Ford Elizabeth B, Silverman Kevin D, Solimo Angela, Leung Y Jude, Smith Allison M, Bell Connor J, Katyal Monica
Correctional Health Services, NYC Health + Hospitals, New York.
Psychiatr Serv. 2020 Jun 1;71(6):547-554. doi: 10.1176/appi.ps.201900405. Epub 2020 Feb 11.
New York City's (NYC) Correctional Health Services has introduced specialized treatment units for patients with serious mental illness in the NYC jail system. With multidisciplinary mental health staffing and a coordinated approach with NYC's Department of Correction, these units expand therapeutic options for patients vulnerable to clinical instability and physical harm, including those at high risk of psychiatric medication nonadherence and those returning to jail from psychiatric hospitalization. This study evaluated the extent to which these units improve clinical outcomes for this population.
This retrospective, observational cohort study included adult males with serious mental illness with a length of jail stay of ≥14 days between January 1, 2016, and March 31, 2018. Patients on treatment units were matched with patients of similar characteristics (control group) by using propensity score matching (N=302 pairs). Rates of self-injury, injury due to violence, and psychiatric medication adherence were analyzed.

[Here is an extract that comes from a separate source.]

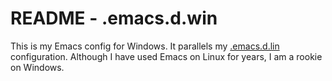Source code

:* README - .emacs.d.win

This is my Emacs config for Windows. It parallels my [[https://github.com/Choens/.emacs.d.lin][.emacs.d.lin]]
configuration. Although I have used Emacs on Linux for years, I am a
rookie on Windows.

Most patients on treatment units had diagnoses of schizophrenia spectrum and other psychotic disorders (81%), and most had a violent felony as their most severe charge (68%). Compared with patients in a control group, those on the treatment units had lower rates per 100 person-days of injury due to violence at 30 and 60 days (0.04, 95% confidence interval [CI]=0.02-0.07, and 0.03, 95% CI=0.02-0.06, respectively) and higher mean medication adherence (77% versus 55%, p<0.001). They also experienced lower rates of self-injury, although the difference was not statistically significant.
Initial outcomes indicate substantial benefits to patients, demonstrating the value of a rehabilitative approach to psychiatric care in jail.
纽约市惩教卫生服务局在纽约市监狱系统中为患有严重精神疾病的患者引入了专门的治疗单元。通过多学科心理健康人员配置以及与纽约市惩教部的协调方法,这些单元为易出现临床不稳定和身体伤害的患者扩展了治疗选择,包括那些有精神科药物治疗依从性高风险的患者以及从精神病院住院治疗后返回监狱的患者。本研究评估了这些单元在多大程度上改善了该人群的临床结局。
这项回顾性观察队列研究纳入了2016年1月1日至2018年3月31日期间在监狱停留时间≥14天的患有严重精神疾病的成年男性。通过倾向得分匹配(N = 302对)将治疗单元中的患者与具有相似特征的患者(对照组)进行匹配。分析了自我伤害、暴力导致的伤害以及精神科药物治疗依从率。
治疗单元中的大多数患者被诊断为精神分裂症谱系及其他精神病性障碍(81%),并且大多数人最严重的指控是暴力重罪(68%)。与对照组患者相比,治疗单元中的患者在30天和60天时每百人日暴力导致的伤害发生率较低(分别为0.04,95%置信区间[CI]=0.02 - 0.07,以及0.03,95% CI = 0.02 - 0.06),平均药物治疗依从性较高(77%对55%,p < 0.001)。他们的自我伤害发生率也较低,尽管差异无统计学意义。
初步结果表明对患者有显著益处,证明了在监狱中采用康复性精神科护理方法的价值。